--- Provided records ---

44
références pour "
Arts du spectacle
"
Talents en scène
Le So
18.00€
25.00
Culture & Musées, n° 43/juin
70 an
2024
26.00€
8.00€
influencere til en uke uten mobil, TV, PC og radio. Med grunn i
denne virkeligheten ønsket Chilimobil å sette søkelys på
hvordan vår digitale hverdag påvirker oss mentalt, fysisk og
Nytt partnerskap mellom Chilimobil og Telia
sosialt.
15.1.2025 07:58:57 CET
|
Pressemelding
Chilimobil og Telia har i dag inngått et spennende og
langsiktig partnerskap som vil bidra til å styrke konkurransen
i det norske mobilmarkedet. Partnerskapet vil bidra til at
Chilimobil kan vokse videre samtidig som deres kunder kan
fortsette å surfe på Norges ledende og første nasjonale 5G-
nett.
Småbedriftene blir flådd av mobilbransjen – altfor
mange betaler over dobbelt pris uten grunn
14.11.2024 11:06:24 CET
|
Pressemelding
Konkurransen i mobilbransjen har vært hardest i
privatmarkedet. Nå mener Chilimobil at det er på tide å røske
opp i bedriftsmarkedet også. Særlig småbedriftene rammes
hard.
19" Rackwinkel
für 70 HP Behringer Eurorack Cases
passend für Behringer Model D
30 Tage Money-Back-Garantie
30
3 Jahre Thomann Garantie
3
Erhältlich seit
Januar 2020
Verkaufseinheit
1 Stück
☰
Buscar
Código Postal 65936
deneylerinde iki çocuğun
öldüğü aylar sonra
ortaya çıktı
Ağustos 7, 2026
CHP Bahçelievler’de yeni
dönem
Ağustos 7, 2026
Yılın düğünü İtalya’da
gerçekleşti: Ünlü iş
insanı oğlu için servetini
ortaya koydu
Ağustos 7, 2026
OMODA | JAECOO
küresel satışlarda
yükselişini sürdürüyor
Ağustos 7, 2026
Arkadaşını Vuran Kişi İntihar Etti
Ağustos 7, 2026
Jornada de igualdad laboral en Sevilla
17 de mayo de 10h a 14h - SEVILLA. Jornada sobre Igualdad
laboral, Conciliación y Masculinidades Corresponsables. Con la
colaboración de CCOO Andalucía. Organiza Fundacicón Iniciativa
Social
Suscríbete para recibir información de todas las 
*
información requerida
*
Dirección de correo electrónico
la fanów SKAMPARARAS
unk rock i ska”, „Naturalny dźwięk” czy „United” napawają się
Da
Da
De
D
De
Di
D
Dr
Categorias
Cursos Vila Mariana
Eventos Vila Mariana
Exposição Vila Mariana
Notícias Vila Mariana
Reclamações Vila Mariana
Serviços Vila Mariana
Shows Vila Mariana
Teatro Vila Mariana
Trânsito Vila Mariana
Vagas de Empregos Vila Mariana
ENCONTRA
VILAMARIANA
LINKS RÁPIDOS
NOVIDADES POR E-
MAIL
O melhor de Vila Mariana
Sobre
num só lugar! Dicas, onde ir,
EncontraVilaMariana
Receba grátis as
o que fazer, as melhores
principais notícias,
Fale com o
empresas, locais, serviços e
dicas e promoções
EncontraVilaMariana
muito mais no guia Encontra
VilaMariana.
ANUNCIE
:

---

_Assigned task_
Pull every line containing the string "Telia" out of the data above and copy it.

_Response area_
Nytt partnerskap mellom Chilimobil og Telia
Chilimobil og Telia har i dag inngått et spennende og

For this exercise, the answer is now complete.